I guess we have to unpack though, what the talent, the money, represents.  Here, these slaves have received something very great, some inestimable wealth.  What could that possibly be?  We should be able to see this pretty well.  What’s of inestimable value for us?  Well, of course, it’s God’s love, grace, and favor, which is undeservedly ours and given to us without merit.  That’s what the God, the master, was entrusting to his servants.

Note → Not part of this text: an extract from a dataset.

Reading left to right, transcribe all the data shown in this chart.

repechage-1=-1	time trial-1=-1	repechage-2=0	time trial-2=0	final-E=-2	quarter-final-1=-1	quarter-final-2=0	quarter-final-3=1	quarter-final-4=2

So just for background, this is yet another indictment of the Pharisees and religious establishment of the time.  They were the ones who, because Christ was not yet present in the world, received just one talent.  They received that in the form of the covenant and the law that was the basis of their religion.  And let’s just acknowledge that God choosing them among all the nations was a huge sum of grace!  Yet, their practice was to protect it so scrupulously by attending to the minutiae of the 613 laws of the Torah, that they missed the opportunity to really invest God’s love in the world and grow the faith to full stature.

So we disciples can’t be like that.  We can’t have the faith taken away from us and be tossed out to wail and grind our teeth.  We have to take the faith we’ve been given, the grace we have received in baptism, and invest it mightily in the world, without fear, so that everyone will come to know the Lord and we would all go on to be put in charge of greater things, in the kingdom of heaven.  That is our vocation in the world, brothers and sisters in Christ.  We have to get that right.  We can’t cower in fear, or think our faith is too little, or we don’t know enough.  In Matthew’s Gospel, fear is a huge sin.  “Do not be afraid” is a term we see over and over in the readings.  We have to be bold disciples and make sure that Christ is known everywhere we go, everywhere life takes us.  That is the only acceptable response to God’s love.

We have come here today on the second-to-last Sunday of the Church year.  Next week, we will celebrate the Solemnity of Christ the King of the Universe, and then look forward to a new year as we begin the season of Advent.  And so it is important that we take today’s Gospel parable seriously.  We need to spend some time reflecting on how well we have invested God’s grace and love in the world around us.  Have we been good examples to our family and others?  Have we been people of integrity in our workplaces, schools and community?  Have we served those who are in need out of love for Christ?  Have we been zealous to grow in our spiritual lives?  Have we taken time to root sin out of our life, and to receive the grace of forgiveness in the Sacrament of Penance?  Have we been unafraid to witness to our faith in every situation?  In this most difficult year, have we been able to get beyond ourselves to care enough about others to do what we can to keep people healthy in the face of a pandemic, to respect people of every race, color and creed, to witness to life and vote according to our formed consciences, to keep the doors of discussion open so that understanding can grow?

If we can’t answer all these questions affirmatively, we have some new-Church-year’s resolutions to make.  Because, and I can’t stress this strongly enough, brothers and sisters, the alternative is wailing and grinding of teeth.  And forever is a long time to be doing that!  No; God forbid.  Our desire is to hear those wonderful words from our Lord one day: “Well done, my good and faithful servant.  Since you were faithful in small matters, I will give you great responsibilities.  Come, share your master’s joy.”